The resultant Biotin-labeled DNA is suitable for application in FISH and other nucleic acid hybridization assays.

Content:
Enzyme mix (red cap)
2 units/μl Polymerase I, 0.02 units/μl DNase I in storage buffer

10x NT labeling buffer (green cap)
10x conc.

10x BIO16 NT labeling mix (purple cap)
0.5 mM dATP, 0.5 mM dCTP, 0.5 mM dGTP, 0.34 mM dTTP, 0.16 mM Biotin-16-dUTP, pH 7.5

Stop buffer (yellow cap)
0.5 M EDTA, pH 8.0

PCR-grade water (white cap)


Recommended NT assay (General Protocol):

Sample material can be supercoiled or linearized plasmid DNA, cosmid or BAC DNA, whole or partial chromosomes or purified PCR products. PCR products should be purified by silica membrane adsorption to remove unincorporated dNTPs (e.g. PCR Purification Kit, #PP-201).

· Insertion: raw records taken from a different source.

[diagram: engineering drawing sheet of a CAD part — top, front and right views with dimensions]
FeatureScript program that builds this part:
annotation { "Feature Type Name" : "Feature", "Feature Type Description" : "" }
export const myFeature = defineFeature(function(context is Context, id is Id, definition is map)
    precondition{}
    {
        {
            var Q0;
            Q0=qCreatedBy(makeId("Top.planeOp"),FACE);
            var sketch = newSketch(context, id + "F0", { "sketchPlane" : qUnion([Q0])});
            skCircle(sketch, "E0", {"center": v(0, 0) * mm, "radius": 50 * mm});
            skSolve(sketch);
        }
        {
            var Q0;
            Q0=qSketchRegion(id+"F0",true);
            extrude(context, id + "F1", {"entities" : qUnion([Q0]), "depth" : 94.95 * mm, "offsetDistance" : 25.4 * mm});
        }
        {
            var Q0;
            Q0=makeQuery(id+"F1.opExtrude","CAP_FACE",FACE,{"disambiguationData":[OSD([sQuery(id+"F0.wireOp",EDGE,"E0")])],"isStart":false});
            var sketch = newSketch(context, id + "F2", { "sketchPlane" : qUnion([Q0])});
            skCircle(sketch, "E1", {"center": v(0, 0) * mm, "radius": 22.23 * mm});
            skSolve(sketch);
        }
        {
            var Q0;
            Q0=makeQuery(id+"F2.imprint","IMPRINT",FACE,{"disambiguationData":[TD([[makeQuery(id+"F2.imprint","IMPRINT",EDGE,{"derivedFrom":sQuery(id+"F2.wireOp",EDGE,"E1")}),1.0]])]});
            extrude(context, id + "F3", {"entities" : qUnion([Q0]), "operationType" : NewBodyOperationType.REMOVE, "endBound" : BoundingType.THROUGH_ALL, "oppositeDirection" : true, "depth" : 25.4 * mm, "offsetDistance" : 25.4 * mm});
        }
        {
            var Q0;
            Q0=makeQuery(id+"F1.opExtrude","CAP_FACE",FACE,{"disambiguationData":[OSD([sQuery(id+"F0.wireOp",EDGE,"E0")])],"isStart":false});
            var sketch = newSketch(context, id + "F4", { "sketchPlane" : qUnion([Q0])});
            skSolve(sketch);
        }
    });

Prepare the following reaction mixture in a sterile vial.

20 μl Nick translation labeling assay

2 μl10x NT labeling buffergreen cap
2 μl10x BIO16 NT labeling mixpurple cap
1-1.5 μgtemplate DNA-
2 μl10x Enzyme mixred cap
Fill up to 20 μlPCR-grade waterwhite cap

  • Vortex the mix gently to assure homogeneity and centrifuge briefly to collect the reaction mixture at the bottom of the tube.
  • Place the tube in a precooled thermomixer at 15°C. An incubation of 90 min is recommended to generate DNA fragments in a size range between 200 and 500 bp.
  • To control the length of the fragments load 2μl of the assay on an agarose gel. Place the reaction tube at -20°C while running the gel.
  • To get smaller fragments extend the incubation at 15°C.
  • For final stopping of the reaction add 5μl of Stop buffer (yellow cap). Proceed to purification or store at -20°C.

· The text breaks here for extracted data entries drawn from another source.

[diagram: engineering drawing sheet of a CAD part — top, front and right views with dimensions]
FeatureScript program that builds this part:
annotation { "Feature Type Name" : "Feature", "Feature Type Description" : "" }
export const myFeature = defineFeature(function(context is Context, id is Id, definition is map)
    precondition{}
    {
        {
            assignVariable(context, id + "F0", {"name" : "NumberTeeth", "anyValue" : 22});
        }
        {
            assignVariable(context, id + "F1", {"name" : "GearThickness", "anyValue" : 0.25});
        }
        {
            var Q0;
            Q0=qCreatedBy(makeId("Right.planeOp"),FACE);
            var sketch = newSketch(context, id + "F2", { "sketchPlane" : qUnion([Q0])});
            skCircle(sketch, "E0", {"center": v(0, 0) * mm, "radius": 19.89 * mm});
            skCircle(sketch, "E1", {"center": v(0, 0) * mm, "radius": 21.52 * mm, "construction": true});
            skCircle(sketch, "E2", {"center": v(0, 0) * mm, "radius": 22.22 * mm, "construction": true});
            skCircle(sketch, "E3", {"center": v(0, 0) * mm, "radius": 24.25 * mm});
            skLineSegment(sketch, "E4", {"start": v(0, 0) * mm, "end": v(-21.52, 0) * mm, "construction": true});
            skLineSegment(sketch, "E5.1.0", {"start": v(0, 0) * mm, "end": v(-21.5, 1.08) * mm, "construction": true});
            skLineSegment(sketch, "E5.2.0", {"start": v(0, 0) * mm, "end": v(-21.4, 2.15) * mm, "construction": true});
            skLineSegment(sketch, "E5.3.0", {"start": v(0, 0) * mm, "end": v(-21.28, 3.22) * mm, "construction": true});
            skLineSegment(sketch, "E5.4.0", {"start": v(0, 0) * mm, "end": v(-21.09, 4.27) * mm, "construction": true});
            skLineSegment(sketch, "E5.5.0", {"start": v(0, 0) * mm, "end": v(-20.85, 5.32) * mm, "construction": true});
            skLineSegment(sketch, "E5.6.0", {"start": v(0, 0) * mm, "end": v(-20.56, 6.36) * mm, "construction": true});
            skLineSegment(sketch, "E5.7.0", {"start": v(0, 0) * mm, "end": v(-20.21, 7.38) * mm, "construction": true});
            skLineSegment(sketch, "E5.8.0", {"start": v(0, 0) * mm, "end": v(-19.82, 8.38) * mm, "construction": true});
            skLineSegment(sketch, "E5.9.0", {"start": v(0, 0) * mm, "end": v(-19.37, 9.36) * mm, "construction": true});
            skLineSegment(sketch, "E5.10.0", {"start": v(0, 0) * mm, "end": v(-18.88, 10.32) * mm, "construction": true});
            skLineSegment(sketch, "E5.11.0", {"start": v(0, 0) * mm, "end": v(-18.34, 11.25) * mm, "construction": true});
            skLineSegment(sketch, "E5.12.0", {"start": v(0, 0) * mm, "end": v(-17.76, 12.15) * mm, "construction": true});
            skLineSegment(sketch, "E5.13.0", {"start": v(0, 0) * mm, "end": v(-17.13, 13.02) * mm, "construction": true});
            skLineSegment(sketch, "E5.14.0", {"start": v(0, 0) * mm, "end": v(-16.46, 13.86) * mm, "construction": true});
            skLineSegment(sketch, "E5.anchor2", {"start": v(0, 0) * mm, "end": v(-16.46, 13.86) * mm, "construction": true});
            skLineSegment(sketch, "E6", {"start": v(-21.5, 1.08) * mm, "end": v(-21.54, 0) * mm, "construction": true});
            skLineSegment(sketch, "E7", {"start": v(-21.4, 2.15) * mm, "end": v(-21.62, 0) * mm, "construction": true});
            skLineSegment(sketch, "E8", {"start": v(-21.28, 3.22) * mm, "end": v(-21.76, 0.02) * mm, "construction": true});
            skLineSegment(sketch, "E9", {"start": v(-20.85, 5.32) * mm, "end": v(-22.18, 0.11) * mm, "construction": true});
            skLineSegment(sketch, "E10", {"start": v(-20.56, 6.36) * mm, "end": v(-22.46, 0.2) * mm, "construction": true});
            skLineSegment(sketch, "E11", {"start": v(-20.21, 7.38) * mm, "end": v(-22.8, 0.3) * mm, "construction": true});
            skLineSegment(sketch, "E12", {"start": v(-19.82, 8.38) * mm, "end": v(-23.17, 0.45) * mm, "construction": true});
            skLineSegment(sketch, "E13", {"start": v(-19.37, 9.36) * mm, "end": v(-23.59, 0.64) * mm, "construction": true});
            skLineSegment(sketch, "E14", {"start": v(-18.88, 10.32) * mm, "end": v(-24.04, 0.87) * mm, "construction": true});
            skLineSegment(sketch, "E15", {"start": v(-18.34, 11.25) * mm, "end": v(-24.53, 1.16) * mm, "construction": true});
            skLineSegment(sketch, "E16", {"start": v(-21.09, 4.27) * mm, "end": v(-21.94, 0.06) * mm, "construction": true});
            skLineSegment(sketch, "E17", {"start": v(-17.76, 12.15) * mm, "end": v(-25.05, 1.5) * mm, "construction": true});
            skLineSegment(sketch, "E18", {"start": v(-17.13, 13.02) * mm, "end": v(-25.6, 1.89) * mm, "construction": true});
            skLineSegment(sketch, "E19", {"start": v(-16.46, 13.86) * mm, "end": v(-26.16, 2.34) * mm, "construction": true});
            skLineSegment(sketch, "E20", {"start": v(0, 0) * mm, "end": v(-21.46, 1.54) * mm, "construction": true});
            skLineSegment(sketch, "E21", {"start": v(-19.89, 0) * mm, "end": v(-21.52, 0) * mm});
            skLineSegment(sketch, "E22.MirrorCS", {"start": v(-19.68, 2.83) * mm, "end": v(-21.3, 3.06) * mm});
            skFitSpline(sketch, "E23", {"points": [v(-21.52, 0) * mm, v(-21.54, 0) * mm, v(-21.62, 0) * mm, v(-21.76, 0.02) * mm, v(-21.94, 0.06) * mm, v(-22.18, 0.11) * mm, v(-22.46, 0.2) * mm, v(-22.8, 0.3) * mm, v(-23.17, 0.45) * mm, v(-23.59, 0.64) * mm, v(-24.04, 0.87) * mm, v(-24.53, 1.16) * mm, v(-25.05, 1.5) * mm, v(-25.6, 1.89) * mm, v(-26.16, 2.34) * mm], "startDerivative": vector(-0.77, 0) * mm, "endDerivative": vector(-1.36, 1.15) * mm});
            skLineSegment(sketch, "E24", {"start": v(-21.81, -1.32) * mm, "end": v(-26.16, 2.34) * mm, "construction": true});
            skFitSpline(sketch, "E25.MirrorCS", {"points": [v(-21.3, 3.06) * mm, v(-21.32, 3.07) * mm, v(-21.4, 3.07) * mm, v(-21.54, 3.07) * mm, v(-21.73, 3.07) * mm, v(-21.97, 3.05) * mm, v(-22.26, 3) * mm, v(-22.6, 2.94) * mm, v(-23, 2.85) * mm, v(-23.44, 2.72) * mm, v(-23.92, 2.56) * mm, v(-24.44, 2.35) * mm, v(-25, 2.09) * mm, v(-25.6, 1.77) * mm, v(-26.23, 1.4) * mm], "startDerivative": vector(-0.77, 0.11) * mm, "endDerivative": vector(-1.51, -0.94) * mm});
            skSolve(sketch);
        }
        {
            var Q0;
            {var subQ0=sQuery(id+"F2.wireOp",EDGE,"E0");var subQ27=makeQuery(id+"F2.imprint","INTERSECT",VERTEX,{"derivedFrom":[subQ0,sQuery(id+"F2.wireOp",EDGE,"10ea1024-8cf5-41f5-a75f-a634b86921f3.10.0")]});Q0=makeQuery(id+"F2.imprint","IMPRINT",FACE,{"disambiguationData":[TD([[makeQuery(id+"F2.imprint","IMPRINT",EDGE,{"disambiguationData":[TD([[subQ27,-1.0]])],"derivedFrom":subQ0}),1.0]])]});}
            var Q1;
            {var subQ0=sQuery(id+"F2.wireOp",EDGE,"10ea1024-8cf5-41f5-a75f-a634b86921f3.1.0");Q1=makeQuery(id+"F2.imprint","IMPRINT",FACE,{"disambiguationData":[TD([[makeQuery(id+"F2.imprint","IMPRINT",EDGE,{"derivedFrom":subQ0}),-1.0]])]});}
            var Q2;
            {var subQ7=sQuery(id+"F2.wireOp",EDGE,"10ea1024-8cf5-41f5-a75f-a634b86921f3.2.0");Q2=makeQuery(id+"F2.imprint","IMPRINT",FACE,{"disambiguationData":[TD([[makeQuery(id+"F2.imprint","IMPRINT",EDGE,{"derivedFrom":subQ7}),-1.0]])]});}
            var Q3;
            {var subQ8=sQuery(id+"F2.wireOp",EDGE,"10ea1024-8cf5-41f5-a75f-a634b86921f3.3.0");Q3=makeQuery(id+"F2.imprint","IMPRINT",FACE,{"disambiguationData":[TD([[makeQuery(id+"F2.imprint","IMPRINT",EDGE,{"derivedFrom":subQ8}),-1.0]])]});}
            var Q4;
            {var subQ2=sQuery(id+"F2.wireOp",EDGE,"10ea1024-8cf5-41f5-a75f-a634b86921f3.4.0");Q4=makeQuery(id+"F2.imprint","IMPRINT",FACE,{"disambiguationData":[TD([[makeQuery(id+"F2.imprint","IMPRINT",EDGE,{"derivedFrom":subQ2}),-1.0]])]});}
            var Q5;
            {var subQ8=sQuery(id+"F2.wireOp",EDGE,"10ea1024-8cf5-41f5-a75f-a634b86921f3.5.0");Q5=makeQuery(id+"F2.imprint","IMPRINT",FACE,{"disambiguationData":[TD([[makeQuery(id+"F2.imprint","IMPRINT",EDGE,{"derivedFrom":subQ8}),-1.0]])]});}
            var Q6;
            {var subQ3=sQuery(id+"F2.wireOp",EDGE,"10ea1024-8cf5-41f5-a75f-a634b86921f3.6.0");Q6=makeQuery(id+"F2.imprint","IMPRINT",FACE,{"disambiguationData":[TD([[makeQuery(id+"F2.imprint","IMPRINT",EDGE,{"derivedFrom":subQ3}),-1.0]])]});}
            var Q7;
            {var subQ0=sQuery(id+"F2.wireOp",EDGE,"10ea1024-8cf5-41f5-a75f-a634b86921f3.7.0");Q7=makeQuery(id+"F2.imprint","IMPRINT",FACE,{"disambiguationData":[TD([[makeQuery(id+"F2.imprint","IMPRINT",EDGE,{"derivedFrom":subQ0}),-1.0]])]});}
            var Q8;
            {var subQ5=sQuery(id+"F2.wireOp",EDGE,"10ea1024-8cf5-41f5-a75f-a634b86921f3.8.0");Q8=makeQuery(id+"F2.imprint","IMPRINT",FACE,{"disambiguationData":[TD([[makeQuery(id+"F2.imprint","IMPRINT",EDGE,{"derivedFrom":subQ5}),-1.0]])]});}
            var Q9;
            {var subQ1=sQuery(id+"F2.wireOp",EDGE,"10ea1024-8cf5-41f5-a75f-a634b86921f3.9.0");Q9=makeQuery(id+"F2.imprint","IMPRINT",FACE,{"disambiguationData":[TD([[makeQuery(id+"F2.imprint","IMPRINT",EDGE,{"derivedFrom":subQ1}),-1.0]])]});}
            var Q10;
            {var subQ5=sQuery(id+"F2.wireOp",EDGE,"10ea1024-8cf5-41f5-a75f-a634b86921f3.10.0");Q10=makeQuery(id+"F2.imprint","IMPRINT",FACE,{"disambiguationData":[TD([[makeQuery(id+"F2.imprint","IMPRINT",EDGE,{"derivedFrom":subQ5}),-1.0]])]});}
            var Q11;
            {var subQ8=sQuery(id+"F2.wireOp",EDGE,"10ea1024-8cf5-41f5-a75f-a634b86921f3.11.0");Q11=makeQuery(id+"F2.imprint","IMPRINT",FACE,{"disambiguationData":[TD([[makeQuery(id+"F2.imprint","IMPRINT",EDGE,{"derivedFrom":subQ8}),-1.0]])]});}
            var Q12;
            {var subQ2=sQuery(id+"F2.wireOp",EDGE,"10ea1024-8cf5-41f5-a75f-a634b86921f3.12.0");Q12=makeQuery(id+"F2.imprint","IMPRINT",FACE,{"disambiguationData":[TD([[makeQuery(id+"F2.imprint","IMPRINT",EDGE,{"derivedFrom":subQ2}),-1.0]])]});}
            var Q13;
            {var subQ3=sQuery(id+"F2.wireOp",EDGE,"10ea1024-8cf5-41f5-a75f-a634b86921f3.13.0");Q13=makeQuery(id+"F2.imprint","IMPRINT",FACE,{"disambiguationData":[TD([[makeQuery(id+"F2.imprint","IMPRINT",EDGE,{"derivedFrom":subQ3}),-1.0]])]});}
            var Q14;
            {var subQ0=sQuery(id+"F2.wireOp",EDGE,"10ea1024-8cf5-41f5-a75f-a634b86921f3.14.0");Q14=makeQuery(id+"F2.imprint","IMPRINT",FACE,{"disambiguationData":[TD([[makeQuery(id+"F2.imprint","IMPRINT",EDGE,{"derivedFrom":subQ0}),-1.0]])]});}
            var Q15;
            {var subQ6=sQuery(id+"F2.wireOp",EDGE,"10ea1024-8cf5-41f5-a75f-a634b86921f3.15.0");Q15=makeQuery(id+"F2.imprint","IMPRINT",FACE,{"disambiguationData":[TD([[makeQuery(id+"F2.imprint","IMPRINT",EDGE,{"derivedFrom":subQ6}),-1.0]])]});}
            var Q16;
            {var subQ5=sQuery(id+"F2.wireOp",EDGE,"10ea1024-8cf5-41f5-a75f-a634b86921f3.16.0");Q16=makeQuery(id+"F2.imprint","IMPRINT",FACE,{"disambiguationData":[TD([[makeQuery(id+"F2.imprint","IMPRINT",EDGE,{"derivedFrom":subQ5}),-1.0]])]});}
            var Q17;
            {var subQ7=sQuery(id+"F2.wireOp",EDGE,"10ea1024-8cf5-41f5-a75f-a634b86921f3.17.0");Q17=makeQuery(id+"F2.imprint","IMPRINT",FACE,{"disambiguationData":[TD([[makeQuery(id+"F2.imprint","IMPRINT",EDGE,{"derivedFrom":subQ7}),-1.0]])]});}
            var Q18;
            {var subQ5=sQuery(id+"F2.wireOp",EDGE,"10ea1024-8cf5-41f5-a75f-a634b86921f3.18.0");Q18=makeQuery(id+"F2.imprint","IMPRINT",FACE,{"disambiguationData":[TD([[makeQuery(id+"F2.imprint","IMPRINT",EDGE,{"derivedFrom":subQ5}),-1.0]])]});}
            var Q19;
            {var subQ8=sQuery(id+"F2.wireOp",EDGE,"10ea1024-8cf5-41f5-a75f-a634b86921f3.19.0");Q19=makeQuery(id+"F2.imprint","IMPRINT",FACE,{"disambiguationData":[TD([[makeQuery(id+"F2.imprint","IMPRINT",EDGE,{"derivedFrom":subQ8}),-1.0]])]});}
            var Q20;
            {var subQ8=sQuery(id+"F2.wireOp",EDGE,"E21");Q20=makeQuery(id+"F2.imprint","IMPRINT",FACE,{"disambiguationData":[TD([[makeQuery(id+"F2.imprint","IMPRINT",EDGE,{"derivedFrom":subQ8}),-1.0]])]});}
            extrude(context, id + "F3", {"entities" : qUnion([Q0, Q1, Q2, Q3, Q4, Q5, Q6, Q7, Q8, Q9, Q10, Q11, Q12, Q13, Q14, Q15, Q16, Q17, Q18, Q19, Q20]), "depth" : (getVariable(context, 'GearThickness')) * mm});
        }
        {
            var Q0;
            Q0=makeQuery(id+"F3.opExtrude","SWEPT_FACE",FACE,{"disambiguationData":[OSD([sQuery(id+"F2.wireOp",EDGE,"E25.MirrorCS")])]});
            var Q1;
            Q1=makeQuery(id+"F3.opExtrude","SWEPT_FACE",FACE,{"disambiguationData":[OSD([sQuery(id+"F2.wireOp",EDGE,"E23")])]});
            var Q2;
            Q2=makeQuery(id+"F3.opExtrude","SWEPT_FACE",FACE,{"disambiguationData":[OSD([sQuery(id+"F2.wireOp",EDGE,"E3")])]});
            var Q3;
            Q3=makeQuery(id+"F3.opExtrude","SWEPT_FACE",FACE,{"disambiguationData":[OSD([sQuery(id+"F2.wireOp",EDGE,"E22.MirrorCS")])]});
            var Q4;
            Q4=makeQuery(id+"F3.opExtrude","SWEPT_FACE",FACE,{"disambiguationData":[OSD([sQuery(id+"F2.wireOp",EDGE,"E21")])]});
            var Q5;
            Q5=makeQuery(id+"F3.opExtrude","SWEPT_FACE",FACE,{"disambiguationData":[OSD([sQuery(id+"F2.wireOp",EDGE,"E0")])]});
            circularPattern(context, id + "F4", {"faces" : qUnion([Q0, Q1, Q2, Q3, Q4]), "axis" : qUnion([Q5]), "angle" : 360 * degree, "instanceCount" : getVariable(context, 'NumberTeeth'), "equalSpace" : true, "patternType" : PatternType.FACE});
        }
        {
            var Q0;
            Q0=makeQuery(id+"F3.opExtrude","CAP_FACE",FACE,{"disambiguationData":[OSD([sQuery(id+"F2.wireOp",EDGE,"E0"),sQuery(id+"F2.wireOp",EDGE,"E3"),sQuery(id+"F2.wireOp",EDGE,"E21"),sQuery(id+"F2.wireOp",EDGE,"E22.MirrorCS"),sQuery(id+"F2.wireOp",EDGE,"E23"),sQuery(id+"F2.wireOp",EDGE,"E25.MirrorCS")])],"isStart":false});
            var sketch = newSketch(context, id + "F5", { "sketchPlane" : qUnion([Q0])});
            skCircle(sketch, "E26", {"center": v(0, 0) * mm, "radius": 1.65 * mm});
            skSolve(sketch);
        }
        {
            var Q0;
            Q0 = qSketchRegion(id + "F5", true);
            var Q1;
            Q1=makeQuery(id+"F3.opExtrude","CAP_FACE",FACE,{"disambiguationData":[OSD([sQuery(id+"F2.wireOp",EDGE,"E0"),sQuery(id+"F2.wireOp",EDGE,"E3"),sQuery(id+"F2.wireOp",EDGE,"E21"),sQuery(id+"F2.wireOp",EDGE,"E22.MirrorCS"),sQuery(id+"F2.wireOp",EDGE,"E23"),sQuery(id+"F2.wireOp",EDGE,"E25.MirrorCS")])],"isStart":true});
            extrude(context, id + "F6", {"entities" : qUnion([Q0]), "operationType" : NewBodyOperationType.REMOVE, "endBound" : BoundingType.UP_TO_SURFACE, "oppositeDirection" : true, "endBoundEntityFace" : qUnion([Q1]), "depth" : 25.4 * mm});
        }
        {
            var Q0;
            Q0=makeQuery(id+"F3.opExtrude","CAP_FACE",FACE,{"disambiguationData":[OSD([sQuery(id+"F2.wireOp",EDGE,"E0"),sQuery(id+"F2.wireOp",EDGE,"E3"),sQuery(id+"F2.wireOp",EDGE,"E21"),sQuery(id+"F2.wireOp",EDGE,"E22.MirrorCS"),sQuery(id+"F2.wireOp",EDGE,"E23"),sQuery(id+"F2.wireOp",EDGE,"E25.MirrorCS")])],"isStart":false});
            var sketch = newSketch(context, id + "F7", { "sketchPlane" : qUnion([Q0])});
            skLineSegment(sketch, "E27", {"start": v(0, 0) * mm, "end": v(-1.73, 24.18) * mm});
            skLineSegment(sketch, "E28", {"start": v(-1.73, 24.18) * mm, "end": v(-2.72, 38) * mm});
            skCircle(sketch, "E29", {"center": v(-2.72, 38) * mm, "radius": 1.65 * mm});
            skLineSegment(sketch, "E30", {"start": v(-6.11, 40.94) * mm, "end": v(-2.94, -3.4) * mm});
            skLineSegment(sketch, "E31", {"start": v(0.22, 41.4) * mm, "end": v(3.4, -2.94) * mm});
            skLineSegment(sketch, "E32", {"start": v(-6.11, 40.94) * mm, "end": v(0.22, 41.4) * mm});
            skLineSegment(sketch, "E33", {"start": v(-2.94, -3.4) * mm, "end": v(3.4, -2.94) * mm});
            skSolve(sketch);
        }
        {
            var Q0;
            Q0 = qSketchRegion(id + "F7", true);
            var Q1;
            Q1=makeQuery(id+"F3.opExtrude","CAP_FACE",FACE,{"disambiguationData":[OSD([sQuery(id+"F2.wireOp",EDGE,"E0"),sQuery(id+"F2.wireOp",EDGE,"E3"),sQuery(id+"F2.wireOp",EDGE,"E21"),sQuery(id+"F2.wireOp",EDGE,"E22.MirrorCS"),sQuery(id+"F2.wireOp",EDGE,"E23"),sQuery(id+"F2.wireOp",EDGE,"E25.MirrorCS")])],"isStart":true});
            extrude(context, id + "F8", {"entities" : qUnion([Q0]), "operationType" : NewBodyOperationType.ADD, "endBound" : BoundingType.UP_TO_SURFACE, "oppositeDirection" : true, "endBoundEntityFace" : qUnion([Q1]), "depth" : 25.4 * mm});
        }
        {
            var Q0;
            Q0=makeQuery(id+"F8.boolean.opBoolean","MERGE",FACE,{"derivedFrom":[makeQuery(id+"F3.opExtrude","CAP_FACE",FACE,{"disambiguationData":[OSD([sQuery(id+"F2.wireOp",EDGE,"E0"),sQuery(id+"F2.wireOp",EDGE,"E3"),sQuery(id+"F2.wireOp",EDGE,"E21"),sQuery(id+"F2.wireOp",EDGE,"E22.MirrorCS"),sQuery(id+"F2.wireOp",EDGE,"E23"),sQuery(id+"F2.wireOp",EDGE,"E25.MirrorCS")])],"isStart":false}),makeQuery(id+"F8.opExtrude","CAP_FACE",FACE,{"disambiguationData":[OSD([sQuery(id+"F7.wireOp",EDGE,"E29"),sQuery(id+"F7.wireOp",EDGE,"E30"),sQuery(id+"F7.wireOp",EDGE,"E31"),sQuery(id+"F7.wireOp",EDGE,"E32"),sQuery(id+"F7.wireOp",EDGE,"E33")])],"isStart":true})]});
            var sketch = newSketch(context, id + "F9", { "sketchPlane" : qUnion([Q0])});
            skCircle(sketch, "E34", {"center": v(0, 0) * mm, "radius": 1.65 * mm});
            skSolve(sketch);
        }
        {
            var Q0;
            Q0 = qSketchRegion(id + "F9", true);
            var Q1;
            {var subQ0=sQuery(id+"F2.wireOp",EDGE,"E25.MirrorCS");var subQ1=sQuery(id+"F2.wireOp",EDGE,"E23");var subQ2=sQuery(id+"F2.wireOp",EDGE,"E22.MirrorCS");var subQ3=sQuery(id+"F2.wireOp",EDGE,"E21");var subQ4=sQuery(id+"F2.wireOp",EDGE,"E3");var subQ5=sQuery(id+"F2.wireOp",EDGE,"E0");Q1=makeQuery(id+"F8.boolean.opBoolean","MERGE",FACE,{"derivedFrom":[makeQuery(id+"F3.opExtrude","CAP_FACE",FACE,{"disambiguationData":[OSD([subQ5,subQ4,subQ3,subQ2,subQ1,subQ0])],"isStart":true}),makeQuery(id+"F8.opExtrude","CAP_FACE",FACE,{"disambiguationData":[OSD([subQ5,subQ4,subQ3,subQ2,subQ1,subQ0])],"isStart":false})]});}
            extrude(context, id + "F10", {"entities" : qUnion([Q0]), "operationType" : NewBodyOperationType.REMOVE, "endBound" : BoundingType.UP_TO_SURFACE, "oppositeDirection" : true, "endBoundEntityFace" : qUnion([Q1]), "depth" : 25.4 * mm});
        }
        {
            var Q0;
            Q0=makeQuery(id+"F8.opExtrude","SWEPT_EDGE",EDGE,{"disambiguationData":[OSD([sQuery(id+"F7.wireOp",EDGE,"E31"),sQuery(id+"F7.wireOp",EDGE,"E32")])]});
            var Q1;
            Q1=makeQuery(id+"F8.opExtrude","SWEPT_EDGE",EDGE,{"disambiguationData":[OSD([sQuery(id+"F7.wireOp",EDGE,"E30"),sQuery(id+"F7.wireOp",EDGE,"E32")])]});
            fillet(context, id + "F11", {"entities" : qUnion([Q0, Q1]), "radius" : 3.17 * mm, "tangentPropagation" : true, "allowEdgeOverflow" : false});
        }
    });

Purification of the probe:
Some downstream applications require the removal of unincorporated dNTPs (labelled and unlabelled). To remove unincorporated nucleotides from the reaction mixture prior to its use in subsequent experiments one of the following procedures is recommended:

1. Purification by silica-gel membrane adsorption - PCR Purification Kit, #PP-201
The Jena Bioscience PCR Purification Kit provides a simple and efficient way to purify DNA fragments larger than 100 bp. The preparation is based on a silica-membrane technology for binding DNA in high-salt and elution in low-salt buffer. Please refer to the instruction manual.


2. Purification by Isopropanol precipitation
Add 1μl glycogene (2 mg/ml), 2 μl sodium acetate (3 M) and 14 μl isopropanol to the reaction mixture and mix well but gently. Incubate on RT for 15 min and spin down at maximum speed at 4°C for 30 min. Discard the supernatant and wash 2x with 70% ethanol (spin down at maximum speed for 5 min).

3. Purification by Centrifugal Filter Units
Unincorporated nucleotides can be removed by centrifugation using centrifugal filter units. Select the filter unit by its cut-off for DNA fragments and follow the manufacturer's instructions.